Letter to the Editor
Feeling compassion for another life-form, be it dog, cat, horse, donkey, or the animals and birds that we human beings eat, is a fine sentiment to nurture in any one of us; the people who take this one step further, who rescue animals off the street, who find and give them homes, are to be applauded.
However, when bringing a pet into the home, let’s say a dog or a cat, the adopting owner should consider that with every animal come responsibilities to both animal and neighbour. This is especially evident in the case of dogs: not only does the dog require neutering, feeding, grooming, bathing, as well as human companionship; but it also requires training with regular daily exercise walking together with its owner outside of the containment of house and walled garden, where the dog is free to offset the boredom of being contained indefinitely. A dog that is not exercised daily, that is always confined, and goes un-trained, will become a habitual ‘yapper’, barking from boredom, simply for the sake of barking.

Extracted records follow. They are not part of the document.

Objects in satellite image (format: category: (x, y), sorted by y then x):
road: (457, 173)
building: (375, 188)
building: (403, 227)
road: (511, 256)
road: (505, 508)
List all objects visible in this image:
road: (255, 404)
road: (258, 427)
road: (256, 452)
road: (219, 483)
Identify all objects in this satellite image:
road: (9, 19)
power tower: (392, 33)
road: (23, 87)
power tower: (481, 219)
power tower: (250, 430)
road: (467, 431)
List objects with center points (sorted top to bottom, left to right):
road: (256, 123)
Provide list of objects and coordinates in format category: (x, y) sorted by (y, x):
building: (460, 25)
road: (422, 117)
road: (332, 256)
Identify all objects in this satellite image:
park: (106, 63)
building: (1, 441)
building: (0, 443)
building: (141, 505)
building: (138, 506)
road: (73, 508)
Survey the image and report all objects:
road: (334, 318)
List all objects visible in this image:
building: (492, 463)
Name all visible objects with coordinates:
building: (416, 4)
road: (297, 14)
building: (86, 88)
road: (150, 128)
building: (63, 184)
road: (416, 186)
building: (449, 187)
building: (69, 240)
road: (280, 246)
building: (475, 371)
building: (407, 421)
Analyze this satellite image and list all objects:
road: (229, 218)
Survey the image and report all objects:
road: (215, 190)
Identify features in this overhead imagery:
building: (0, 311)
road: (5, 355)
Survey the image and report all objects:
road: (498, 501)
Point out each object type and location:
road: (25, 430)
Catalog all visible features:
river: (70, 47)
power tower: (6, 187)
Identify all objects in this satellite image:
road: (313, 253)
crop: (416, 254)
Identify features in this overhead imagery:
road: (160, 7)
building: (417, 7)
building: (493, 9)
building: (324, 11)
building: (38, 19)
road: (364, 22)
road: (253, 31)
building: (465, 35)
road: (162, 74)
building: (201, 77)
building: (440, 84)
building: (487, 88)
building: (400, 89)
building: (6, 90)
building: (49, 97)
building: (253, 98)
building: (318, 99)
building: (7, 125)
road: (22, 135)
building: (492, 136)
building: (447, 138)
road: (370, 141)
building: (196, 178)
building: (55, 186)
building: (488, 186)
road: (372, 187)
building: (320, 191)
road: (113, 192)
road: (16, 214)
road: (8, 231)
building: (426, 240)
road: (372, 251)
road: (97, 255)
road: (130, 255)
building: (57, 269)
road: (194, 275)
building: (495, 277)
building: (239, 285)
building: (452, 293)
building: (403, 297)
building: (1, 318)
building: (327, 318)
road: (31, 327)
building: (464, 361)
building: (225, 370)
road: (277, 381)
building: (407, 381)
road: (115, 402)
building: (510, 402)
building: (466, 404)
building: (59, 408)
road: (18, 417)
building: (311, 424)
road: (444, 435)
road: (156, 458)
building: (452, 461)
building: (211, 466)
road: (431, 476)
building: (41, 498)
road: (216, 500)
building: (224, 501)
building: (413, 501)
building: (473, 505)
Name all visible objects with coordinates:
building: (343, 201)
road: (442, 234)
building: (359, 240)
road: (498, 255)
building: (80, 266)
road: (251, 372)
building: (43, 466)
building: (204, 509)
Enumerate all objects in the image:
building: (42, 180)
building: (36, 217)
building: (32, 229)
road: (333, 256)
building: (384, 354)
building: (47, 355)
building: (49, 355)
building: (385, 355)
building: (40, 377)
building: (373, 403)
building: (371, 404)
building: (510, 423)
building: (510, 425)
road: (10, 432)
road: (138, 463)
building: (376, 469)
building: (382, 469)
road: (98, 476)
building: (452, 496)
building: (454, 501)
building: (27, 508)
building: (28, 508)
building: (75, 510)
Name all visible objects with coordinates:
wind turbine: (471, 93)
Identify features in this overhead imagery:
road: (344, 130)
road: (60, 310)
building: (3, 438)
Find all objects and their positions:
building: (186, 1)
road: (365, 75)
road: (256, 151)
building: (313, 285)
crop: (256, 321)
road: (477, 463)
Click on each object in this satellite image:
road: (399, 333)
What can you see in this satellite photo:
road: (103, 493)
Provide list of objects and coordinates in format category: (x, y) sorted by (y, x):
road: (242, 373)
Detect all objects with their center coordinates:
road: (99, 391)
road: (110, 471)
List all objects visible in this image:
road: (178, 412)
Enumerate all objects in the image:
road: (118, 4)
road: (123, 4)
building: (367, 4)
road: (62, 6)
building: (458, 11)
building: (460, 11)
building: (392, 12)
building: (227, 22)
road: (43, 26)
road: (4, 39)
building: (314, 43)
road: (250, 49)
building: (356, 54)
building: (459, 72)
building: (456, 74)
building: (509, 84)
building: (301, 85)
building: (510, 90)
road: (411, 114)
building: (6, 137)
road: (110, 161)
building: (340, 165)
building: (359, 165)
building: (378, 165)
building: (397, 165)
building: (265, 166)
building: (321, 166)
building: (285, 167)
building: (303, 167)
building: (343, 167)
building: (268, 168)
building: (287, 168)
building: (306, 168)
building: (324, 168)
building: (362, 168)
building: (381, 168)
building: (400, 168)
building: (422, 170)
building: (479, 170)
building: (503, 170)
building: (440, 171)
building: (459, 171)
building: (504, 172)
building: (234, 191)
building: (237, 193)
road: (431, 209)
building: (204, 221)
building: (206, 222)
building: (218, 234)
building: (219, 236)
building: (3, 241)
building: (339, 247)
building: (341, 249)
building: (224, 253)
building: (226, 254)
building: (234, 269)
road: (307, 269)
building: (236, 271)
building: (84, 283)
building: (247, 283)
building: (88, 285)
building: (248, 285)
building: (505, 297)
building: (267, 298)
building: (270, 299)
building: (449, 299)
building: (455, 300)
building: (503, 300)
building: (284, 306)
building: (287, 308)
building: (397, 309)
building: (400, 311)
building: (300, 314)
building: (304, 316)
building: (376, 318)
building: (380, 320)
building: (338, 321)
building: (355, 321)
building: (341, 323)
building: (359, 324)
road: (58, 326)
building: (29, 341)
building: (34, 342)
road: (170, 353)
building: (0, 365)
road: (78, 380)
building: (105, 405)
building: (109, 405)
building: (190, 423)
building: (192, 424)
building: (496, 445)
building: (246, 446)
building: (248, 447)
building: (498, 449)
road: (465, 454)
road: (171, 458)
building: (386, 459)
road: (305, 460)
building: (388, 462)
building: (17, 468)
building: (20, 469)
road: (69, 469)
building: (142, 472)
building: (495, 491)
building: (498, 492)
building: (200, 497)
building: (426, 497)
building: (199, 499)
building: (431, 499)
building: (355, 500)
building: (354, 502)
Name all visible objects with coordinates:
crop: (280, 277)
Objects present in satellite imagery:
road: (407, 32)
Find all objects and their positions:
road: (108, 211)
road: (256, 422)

This is where the owner, in adopting a dog, should be prepared to accept responsibility towards his neighbours who, if the dog is not stopped, must endure the continuing and unnecessary harassment of a ‘yapper’ in the neighboring yard. Dogs are hugely intelligent (often, it seems, more so than their owners), responsive to reward and affection, loyal and easily trained when the Will to do so is present in the owner. It is written into history that there is no surer way of making bad neighbours, even enemies for life, than having an untrained ‘yapping’ dog next door. Is it worth it? Surely in any closely living community, there can be nothing more precious than a good neighbour – responsible and caring. Train the dog; keep the peace; enjoy the neighbour!